NVIDIA has announced its largest-ever acquisition, agreeing to pay $20 billion in cash for the key assets of AI chip startup Groq. This landmark deal underscores NVIDIA's aggressive strategy to consolidate its leadership by integrating a disruptive new technology into its portfolio, specifically targeting the high-growth AI inference market.

The transaction employs a non-exclusive licensing model rather than a full buyout. NVIDIA will gain access to Groq’s entire portfolio of assets and technology licenses, while Groq's GroqCloud cloud service will continue to operate independently. Crucially, Groq's core technical team will join NVIDIA to facilitate technology integration. This "technology + talent" acquisition approach has become a preferred model for tech giants securing cutting-edge capabilities, following NVIDIA's similar $900 million deal for Enfabrica in September.

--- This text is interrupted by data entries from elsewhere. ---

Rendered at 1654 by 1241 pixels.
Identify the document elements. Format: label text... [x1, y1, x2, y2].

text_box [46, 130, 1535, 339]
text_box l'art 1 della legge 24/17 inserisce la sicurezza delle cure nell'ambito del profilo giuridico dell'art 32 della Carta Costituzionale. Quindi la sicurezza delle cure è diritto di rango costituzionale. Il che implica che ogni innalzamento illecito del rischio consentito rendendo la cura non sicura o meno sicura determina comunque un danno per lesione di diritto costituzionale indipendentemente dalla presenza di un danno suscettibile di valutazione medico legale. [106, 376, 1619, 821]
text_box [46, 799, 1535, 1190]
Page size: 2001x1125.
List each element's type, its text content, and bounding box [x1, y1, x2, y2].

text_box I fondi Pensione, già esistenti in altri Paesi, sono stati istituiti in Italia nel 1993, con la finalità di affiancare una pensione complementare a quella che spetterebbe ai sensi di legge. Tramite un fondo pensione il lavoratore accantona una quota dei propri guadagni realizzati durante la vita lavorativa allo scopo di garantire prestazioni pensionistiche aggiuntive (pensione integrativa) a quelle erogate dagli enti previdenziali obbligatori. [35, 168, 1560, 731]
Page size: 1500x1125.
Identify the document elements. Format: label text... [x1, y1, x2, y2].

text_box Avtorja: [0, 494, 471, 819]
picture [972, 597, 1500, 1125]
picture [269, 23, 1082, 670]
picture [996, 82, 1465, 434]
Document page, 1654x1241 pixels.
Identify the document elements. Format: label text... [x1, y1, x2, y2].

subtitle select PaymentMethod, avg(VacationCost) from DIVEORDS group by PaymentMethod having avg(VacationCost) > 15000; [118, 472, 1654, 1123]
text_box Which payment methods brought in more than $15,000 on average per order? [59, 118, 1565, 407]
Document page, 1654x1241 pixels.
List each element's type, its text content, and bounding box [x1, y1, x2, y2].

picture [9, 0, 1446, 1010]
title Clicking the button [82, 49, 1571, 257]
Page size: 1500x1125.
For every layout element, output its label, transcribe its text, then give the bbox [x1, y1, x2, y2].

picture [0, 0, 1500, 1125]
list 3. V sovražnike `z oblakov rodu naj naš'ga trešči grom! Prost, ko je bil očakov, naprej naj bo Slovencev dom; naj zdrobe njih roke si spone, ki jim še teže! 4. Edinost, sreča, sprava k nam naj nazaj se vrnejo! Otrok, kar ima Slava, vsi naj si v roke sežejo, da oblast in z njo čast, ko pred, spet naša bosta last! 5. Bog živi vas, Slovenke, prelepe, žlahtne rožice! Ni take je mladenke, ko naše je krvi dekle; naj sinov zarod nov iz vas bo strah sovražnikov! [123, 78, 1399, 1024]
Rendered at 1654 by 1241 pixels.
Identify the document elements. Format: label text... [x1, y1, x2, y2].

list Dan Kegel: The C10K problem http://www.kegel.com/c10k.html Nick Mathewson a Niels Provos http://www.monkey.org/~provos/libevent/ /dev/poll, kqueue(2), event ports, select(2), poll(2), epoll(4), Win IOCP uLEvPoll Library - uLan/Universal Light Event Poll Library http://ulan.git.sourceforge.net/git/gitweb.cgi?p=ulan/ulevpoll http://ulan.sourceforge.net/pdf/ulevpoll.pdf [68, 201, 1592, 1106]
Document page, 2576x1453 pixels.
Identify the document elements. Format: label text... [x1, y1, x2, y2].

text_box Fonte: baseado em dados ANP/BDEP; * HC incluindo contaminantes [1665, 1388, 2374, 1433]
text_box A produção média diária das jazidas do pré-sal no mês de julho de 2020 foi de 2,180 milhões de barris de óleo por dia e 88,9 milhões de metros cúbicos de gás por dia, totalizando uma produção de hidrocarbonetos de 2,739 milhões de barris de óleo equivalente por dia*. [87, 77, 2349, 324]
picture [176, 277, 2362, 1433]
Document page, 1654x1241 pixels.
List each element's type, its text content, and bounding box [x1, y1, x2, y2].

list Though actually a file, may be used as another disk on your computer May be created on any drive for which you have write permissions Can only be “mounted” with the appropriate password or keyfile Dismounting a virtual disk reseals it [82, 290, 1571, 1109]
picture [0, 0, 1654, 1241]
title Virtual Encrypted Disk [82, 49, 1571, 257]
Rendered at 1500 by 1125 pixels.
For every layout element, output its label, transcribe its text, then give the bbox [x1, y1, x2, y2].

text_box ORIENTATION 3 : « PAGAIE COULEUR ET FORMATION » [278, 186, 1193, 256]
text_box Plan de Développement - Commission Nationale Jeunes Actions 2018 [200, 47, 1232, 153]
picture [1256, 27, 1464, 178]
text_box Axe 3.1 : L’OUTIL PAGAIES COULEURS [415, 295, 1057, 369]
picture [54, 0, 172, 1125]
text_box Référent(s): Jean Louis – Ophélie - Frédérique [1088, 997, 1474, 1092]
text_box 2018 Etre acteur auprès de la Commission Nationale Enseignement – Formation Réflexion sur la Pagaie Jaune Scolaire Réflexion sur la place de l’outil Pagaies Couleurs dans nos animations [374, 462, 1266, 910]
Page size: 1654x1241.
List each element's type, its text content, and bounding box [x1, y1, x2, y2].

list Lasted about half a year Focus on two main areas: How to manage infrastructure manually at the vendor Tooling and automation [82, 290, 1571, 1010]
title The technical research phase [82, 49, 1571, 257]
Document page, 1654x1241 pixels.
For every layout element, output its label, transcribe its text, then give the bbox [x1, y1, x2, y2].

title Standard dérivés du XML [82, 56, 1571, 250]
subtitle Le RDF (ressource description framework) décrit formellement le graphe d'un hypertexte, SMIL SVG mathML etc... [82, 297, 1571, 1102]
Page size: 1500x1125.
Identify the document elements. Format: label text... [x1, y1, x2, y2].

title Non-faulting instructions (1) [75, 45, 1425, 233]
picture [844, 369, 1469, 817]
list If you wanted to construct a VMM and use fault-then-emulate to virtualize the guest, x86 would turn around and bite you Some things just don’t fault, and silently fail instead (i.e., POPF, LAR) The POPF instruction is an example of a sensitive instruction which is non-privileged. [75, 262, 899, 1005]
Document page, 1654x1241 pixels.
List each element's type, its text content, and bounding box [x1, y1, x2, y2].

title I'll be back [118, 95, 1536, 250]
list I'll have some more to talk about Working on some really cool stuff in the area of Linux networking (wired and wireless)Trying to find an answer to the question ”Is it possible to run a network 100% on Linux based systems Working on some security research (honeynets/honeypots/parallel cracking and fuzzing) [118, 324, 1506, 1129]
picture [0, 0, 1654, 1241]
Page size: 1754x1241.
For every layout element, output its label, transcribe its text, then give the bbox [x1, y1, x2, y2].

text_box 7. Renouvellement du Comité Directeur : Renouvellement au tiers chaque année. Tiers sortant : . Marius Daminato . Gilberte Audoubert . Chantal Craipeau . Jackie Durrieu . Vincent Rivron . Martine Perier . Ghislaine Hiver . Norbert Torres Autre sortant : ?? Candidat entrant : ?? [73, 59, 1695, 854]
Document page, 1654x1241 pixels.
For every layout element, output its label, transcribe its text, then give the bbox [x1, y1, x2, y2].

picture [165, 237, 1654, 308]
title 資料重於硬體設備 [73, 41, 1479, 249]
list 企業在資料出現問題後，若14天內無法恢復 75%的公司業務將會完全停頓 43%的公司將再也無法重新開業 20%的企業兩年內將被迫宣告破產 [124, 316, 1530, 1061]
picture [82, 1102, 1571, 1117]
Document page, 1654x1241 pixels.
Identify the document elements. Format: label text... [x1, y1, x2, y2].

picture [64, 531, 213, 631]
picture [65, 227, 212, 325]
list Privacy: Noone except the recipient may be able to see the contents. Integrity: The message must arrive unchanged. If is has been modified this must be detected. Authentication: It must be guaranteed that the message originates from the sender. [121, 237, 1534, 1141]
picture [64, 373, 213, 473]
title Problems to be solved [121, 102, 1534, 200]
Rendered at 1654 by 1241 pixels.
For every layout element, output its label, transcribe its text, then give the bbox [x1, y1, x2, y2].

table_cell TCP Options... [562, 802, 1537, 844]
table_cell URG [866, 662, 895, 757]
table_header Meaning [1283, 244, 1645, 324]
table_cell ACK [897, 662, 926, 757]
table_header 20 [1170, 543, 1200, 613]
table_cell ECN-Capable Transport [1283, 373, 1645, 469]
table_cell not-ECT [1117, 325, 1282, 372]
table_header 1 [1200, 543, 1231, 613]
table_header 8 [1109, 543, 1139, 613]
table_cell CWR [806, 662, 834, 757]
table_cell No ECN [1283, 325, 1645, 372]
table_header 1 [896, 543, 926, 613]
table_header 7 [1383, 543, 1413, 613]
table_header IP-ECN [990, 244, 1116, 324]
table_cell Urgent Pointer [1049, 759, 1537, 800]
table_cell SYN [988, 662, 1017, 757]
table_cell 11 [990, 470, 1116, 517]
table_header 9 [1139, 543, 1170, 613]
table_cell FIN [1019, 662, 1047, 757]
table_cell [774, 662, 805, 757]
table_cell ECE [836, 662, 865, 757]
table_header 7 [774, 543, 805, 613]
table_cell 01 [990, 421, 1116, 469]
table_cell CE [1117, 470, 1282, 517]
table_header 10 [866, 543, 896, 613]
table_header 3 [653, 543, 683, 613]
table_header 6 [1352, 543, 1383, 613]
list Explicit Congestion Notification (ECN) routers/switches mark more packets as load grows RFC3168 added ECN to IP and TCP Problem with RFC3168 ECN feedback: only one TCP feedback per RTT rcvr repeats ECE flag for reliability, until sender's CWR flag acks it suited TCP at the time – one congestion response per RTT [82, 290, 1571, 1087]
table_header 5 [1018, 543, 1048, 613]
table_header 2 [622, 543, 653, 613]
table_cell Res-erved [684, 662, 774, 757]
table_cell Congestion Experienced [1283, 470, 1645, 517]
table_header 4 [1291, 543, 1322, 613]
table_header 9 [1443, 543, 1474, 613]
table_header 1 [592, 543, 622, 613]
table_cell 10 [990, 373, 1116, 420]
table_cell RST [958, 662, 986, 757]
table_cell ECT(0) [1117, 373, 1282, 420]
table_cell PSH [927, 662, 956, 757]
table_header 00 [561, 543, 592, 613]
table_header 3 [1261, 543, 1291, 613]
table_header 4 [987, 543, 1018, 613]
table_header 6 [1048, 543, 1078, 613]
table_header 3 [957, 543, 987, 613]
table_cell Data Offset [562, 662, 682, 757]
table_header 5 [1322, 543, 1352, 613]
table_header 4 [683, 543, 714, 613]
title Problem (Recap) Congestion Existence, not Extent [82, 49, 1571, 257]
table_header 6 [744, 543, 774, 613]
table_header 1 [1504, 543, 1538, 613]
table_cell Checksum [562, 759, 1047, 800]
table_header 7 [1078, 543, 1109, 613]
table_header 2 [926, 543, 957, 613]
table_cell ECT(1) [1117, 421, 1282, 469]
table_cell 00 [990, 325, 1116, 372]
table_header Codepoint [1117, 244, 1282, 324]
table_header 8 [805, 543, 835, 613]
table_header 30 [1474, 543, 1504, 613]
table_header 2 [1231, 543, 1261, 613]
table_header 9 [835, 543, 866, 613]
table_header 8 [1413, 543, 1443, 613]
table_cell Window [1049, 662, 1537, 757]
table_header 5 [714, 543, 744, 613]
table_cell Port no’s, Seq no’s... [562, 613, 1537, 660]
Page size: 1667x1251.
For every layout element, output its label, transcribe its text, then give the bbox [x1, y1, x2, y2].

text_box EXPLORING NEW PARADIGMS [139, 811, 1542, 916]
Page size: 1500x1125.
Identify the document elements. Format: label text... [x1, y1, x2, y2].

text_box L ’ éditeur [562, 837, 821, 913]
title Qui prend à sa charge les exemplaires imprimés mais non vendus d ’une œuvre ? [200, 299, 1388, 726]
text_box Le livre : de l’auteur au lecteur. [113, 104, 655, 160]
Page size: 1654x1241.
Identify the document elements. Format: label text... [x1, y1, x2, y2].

The strategic rationale centers on Groq's novel approach to AI inference. Founded by veterans from Google's original TPU team, Groq made waves in 2024 with its LPU (Language Processing Unit) inference chip. Built on a proprietary TSP (Temporal Streaming Processor) architecture on a 14nm process, the chip delivers breakthrough performance by eschewing traditional DRAM. Instead, it integrates a massive 230MB of on-chip SRAM, achieving a remarkable 80 TB/s of memory bandwidth and a compute power of 1000 TOPS.
Reported benchmarks are compelling. In cloud servers running models like Llama 2, the Groq LPU can reportedly generate 500 tokens per second—over 10 times faster than comparable NVIDIA GPU-based services—while consuming one-tenth the energy per token. This performance has attracted over 2 million developers and several Fortune 500 companies, valuing Groq at $6.9 billion in a recent funding round.

ICgoodFind's Insight
NVIDIA's massive acquisition of Groq is a defensive and offensive masterstroke. It neutralizes a potentially disruptive competitor in the critical inference space while directly absorbing a proven, high-performance technology that could accelerate its own roadmap, further widening its moat in the AI hardware ecosystem.